EXERCISE REQUIREMENTS -
- 1) According to the text on observing Mercury, how long does Mercury take to orbit the Sun?
- 2) Write the next paragraph of the text on observing Mercury, picking up after its final sentence.

Mercury, as seen by NASA's MESSENGER spacecraft.

Mercury is the innermost planet in the solar system, orbiting the Sun at a distance of 0.387 AU once every 88 days.

At its brightest, it can reach magnitude -1.9, a little brighter than Sirius, the brightest star in the sky. However, it more normally hovers at around magnitude 0, becoming roughly the fifth brightest object in the sky.

Nonetheless, it is always a challenging object to observe because it never ventures far from the Sun – at most 28.3°. This means it must always be observed in twilight, either at dusk or dawn. Additionally, because it is always close to the horizon at these times, it must always be observed through thick layers of the atmosphere where seeing conditions are poor.

Apparitions of Mercury

The table below lists apparitions of Mercury around the year 2024, computed from NASA's DE430 planetary ephemeris. To show events around other years, use the control below.

Observing Mercury

Mercury is observable for a few months each time it reaches greatest separation from the Sun – moments referred to as greatest elongation. These apparitions repeat roughly once every 3–4 months, taking place alternately in the morning and evening skies, depending whether Mercury lies to the east of the Sun or to the west.

When it lies to the east, it rises and sets a short time after the Sun and is visible in early evening twilight. When it lies to the west of the Sun, it rises and sets a short time before the Sun and is visible shortly before sunrise.

However, some times of the year are more favourable for viewing Mercury than others. From Fairfield, it reaches a peak altitude of between 8° and 21° above the horizon at sunset during each evening apparition, depending on the time of year. During morning apparitions, it reaches a peak altitude of between 10° and 19° at sunrise.

This variability over the course of the year is due to a combination of two factors.

The inclination of the ecliptic to the horizon

The inclination of the ecliptic to the horizon changes over the course of the year, affecting how high planets close to the Sun appear in the sky.

At all times, Mercury lies close to a line across the sky called the ecliptic. This line traces the path that the Sun takes through the zodiacal constellations every year, and shows the plane of the Earth's orbit around the Sun. Since all the planets circle the Sun in almost exactly the same plane, it also closely follows the planes of the orbits of the other planets, too.

When Mercury is widely separated from the Sun, it is separated from it along the line of the ecliptic. But, at different times of year, the ecliptic meets the horizon at different angles at sunset and sunrise. This would translate into Mercury being at different altitudes above the horizon, even if its separation from the Sun was constant.

If the ecliptic meets the horizon at a shallow angle, then Mercury has to be very widely separated from the Sun to appear much above the horizon. Conversely, if the ecliptic is almost perpendicular to the horizon, Mercury may appear much higher in the sky, even if it is actually much closer to the Sun.

The seasonal dependence of this is that at sunset, the ecliptic makes its steepest angle to the horizon at the spring equinox – in March in the northern hemisphere, and in September in the southern hemisphere. Conversely, it meets the horizon at its shallowest angle at the autumn equinox. Because the seasons are opposite in the northern and southern hemispheres, a good apparition of Mercury in one hemisphere will usually be badly placed in the other.

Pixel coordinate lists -
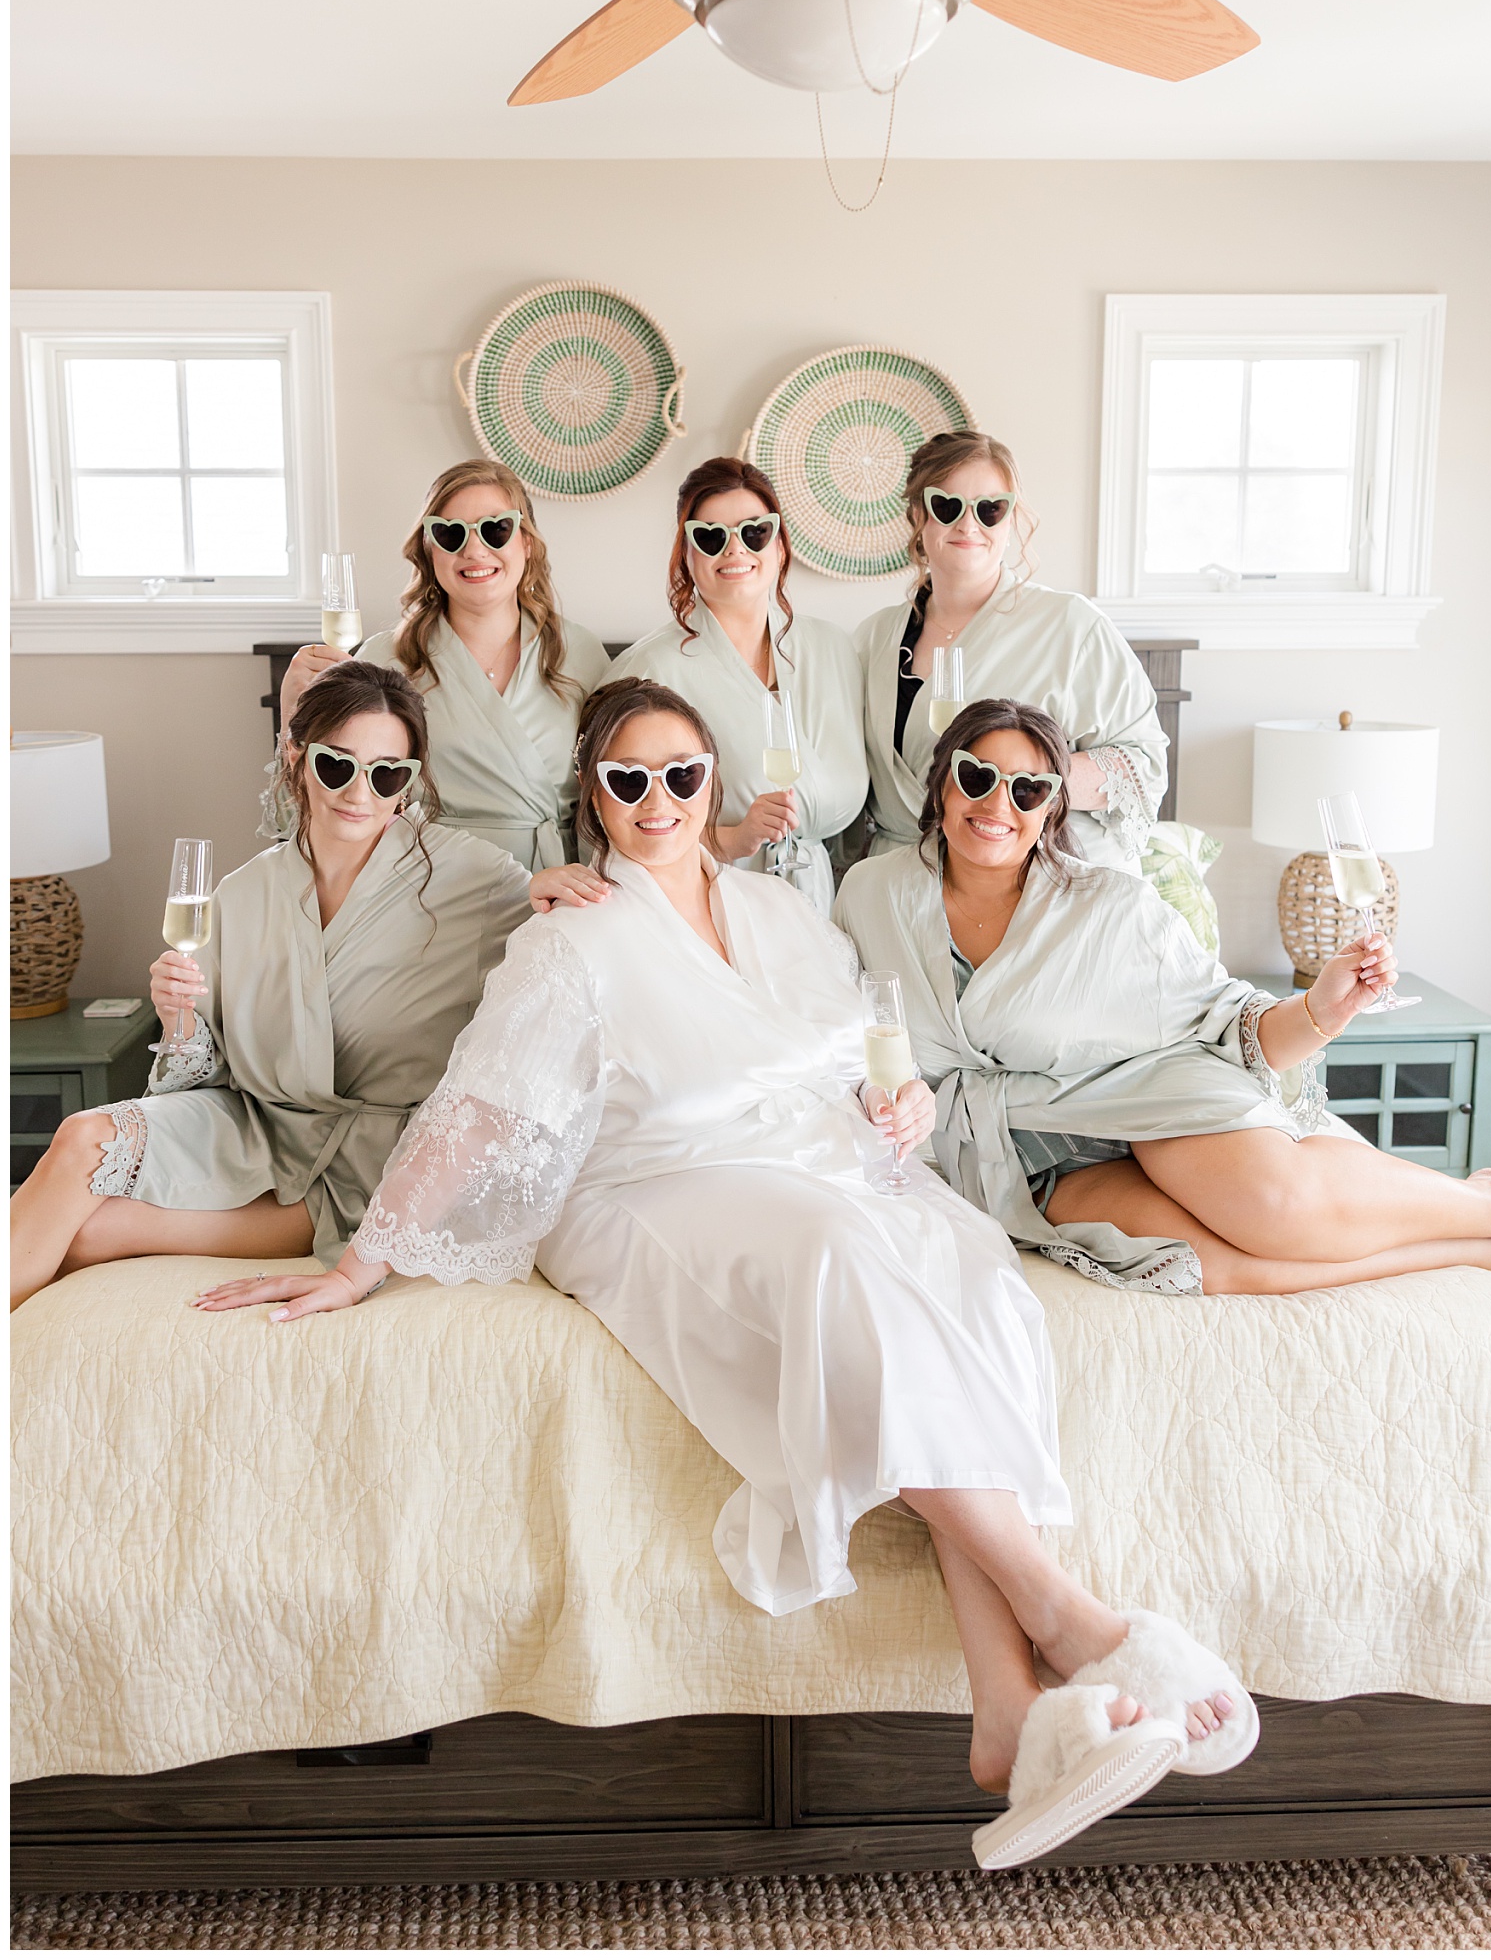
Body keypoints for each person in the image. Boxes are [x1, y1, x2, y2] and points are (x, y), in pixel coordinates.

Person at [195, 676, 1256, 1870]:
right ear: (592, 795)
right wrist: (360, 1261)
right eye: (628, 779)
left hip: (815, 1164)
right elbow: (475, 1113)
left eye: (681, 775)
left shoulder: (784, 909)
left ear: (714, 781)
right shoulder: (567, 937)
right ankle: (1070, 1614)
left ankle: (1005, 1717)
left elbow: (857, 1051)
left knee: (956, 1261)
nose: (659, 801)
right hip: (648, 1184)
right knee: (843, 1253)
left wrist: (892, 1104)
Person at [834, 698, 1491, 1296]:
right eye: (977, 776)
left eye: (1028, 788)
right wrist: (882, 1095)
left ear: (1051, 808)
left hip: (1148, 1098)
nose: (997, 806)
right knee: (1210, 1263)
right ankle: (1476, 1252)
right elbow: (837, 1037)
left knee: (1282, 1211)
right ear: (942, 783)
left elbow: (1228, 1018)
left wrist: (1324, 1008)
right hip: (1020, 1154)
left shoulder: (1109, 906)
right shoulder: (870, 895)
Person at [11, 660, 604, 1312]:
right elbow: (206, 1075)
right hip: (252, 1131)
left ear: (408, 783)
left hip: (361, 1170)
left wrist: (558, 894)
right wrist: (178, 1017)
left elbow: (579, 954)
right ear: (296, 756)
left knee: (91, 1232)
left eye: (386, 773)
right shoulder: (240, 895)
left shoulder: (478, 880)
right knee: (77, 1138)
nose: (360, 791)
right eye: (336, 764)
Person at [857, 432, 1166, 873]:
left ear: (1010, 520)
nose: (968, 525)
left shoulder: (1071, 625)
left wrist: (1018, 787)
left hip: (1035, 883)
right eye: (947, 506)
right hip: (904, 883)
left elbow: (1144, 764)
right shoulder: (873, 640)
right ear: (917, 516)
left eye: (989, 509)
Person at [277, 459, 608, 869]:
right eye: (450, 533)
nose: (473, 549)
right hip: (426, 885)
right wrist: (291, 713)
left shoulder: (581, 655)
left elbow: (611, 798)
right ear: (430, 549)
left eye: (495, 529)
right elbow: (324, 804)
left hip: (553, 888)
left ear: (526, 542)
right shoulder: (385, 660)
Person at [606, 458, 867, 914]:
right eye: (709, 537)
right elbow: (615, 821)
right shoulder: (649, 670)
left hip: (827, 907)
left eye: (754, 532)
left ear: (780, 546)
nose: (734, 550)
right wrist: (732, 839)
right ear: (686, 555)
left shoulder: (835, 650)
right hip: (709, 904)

REPLIES -
- 1) Once every 88 days.

- 2)
At sunrise, these dates are also inverted, so that for morning apparitions of Mercury, the ecliptic makes its steepest angle to the horizon at the autumn equinox, and its shallowest angle to the horizon at the spring equinox.

Mercury's elliptical orbit

The orbits of the planets Mercury, Venus and Earth, drawn to scale. The orbit of Mercury is significantly non-circular. Click to expand.

A secondary effect is that Mercury is unusual among the planets for having a significantly non-circular orbit, which varies in its distance from the Sun by 52% between its closest approach (perihelion, labelled P in the diagram to the right) and greatest distance (aphelion, labelled A).

This means that Mercury's separation from the Sun at greatest elongation varies, depending where it lies relative to the aphelion or perihelion points of its orbit. In mid-September and mid-March, the Earth is well placed to view the long axis of Mercury's orbit edge-on.

So, if Mercury appears in the evening sky in mid-September, or in the morning sky in mid-March, then it appears more widely separated from the Sun than usual.

The optimum time for an apparition of Mercury

The two effects described above are of similar magnitude, though the inclination of the ecliptic to the horizon is the more significant. They conspire to make Mercury much easier to observe from the southern hemisphere than from the north.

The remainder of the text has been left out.